Cuando cambia algo tan arraigado como lo es un estereotipo nacional, algo profundo seguramente está ocurriendo. El tradicional (y estúpido) estereotipo mexicano había sido ese del tipo con sombrero largo cómodamente durmiendo recargado en un cactus. Hoy en día, además o aparte de eso ahora portamos un cuerno de chivo bajo el sarape, listos para vender drogas. Este cambio cultural puede verificarse en el cine desde/sobre México. Sesenta o setenta años atrás predominaban historias sobre la Revolución Mexicana o sus legados. Ahora todo gira alrededor de la Guerra contra el Narco. Sólo véase el contraste entre la utopía épica de “Vámonos con Pancho Villa” (1936) de Fernando de Fuentes y la distopía trágica de “El Infierno” (2010) de Luis Estrada. Lo mismo es visible desde el ojo extranjero. Compárese nuestra imagen nacional en “¡Que viva México!” (1932) de Sergei Eisenstein con la película estilo Tarantino “Machete” (2010) de Robert Rodríguez: autenticidad virginal vs corrupción orgánica.

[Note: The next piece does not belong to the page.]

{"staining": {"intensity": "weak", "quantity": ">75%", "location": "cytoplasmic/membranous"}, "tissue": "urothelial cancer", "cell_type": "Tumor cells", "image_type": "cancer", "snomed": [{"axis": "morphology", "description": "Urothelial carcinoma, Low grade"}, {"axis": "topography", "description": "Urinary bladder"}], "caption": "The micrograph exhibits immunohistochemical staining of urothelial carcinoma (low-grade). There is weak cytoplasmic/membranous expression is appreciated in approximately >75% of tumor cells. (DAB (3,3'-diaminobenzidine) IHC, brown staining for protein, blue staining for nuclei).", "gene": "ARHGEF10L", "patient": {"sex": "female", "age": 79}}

  1. 1.       Un terremoto político

¿Cuándo empezó todo esto? ¿Cómo pasamos de los cuates ingenuos a los despiadados chicos malos? En diciembre de 2006 el recién electo Presidente Felipe Calderón le declaró la guerra al narco. El Secretario de Gobernación de ese momento, Francisco Ramírez Acuña, explicó el lanzamiento de la “Operación Conjunta Michoacán”, como un esfuerzo para “acabar con la impunidad de los delincuentes que ponen en riesgo la tranquilidad de todos los mexicanos y, especialmente, de nuestras familias.”[i] Desde entonces, la palabra “seguridad” se convirtió en uno de los ejes del discurso político en México. De nuevo, ¿por qué? En esa elección, los dos candidatos punteros terminaron con una diferencia de menos del 1% de los votos, con el derrotado Andrés Manuel López Obrador denunciando fraude electoral; y así, debilitando seriamente al ganador. Su falta de una legitimidad incuestionada lo llevó a buscar medios para ganar estatura política rápidamente. ¿Por cuál ruta optó?: lanzar un estruendoso y selectivo ataque a cárteles de la droga (epítomes de “lo criminal”) con el objeto de presentarse como la encarnación de los intereses nacionales de todos los mexicanos. Peor aún, esta decisión de Calderón también significó un alineamiento a la política exterior de Estados Unidos. Por ello no fue sorprendente que Washington rápido explotara la oportunidad al declarar su apoyo al gobierno mexicano primero, e institucionalizando tal apoyo después. Así nace la “Iniciativa Mérida”, un acuerdo militar México-E.U. firmado en 2008 para juntos sostener la “guerra a las drogas”.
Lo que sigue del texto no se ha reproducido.